Consigne 1 = Reformulez sous forme de liste le paragraphe de l'extrait qui commence par « La victoire du PS donne », en conservant ses faits principaux.
Consigne 2 = Citez le passage de l'extrait allant de « Elles marquent certes » jusqu'à « d’accompagnement du libéralisme. ».
Consigne 3 = D'après l'extrait, quel mouvement avait déjà fait naître des collectifs et d'autres cadres de discussion et d'organisation démocratiques ?

Extrait fourni =
::::

Elles marquent certes le pas ? Mais une nouvelle conscience se forge dans le monde du travail qui fait l’expérience qu’il n’a pas d’alliés dans les directions de la gauche et des confédérations syndicales. Déjà, le mouvement de mai-juin 2003 avait fait naître des collectifs et d’autres cadres de discussion et d’organisation démocratiques, dans lesquels se retrouvaient les militants des organisations, rejoints par une nouvelle génération, tous soucieux de pouvoir militer en dehors des structures bureaucratisées, en rupture avec leur politique d’accompagnement du libéralisme.
La victoire du PS donne toute son actualité à la nécessité d’un parti des travailleurs indépendant. Elle renforce les illusions électorales et donne les moyens au PS de peser sur le courant révolutionnaire, pour essayer de le marginaliser ou de le neutraliser. Que le PS gauchisse ou pas son langage, il essaiera de se protéger sur sa gauche, n’hésitant pas à se réclamer de l’antilibéralisme, pour essayer de capter ceux qui se sentent proches de nous en se nourrissant de la démoralisation. Les échecs du mouvement social, l’étouffement des luttes par la gauche social-libéral comme par les directions des confédérations syndicales, dont principalement la CGT, qui lui sont ralliées nourrissent les illusions ou du moins l’idée qu’avec la gauche ce sera moins pire qu’avec la droite.

::::

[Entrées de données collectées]
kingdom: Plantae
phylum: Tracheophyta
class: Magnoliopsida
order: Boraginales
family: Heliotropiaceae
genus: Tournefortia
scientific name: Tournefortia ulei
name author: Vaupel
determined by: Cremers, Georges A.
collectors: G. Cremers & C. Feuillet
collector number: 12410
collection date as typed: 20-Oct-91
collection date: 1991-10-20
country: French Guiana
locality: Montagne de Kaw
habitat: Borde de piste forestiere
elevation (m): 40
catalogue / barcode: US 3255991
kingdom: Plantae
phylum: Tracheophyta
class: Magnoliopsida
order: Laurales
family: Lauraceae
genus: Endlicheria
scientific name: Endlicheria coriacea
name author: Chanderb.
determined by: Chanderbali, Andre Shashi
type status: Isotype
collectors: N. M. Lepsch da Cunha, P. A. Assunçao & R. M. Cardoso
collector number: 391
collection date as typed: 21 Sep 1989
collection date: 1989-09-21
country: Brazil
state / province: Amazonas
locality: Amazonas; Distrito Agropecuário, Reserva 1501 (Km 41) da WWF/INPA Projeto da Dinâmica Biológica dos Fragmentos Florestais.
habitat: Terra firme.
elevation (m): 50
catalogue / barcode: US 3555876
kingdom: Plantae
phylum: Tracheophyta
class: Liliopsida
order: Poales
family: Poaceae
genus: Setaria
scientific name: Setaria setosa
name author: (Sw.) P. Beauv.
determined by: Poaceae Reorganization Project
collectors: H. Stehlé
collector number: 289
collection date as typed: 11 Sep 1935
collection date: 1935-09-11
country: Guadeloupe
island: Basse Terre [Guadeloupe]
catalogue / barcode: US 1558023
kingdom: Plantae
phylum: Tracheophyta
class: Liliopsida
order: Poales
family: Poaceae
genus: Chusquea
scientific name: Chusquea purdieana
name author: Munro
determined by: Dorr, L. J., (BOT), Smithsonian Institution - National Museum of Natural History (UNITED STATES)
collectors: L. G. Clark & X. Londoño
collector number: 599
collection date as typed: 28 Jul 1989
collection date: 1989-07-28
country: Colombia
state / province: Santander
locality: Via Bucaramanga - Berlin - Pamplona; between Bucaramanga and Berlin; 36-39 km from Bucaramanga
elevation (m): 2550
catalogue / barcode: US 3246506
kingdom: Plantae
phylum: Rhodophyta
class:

::::

Votre réponse 1 =
- La victoire du PS rend actuelle la nécessité d'un parti des travailleurs indépendant.
- Elle renforce les illusions électorales et donne au PS les moyens de peser sur le courant révolutionnaire pour tenter de le marginaliser ou de le neutraliser.
- Qu'il gauchisse ou non son langage, le PS cherchera à se protéger sur sa gauche, au besoin en se réclamant de l'antilibéralisme, pour capter ceux qui se sentent proches de nous en se nourrissant de la démoralisation.
- Les échecs du mouvement social et l'étouffement des luttes par la gauche social-libérale et par les directions des confédérations syndicales qui lui sont ralliées, principalement la CGT, nourrissent les illusions, ou du moins l'idée qu'avec la gauche ce sera moins pire qu'avec la droite.

Votre réponse 2 =
Elles marquent certes le pas ? Mais une nouvelle conscience se forge dans le monde du travail qui fait l’expérience qu’il n’a pas d’alliés dans les directions de la gauche et des confédérations syndicales. Déjà, le mouvement de mai-juin 2003 avait fait naître des collectifs et d’autres cadres de discussion et d’organisation démocratiques, dans lesquels se retrouvaient les militants des organisations, rejoints par une nouvelle génération, tous soucieux de pouvoir militer en dehors des structures bureaucratisées, en rupture avec leur politique d’accompagnement du libéralisme.

Votre réponse 3 = Le mouvement de mai-juin 2003.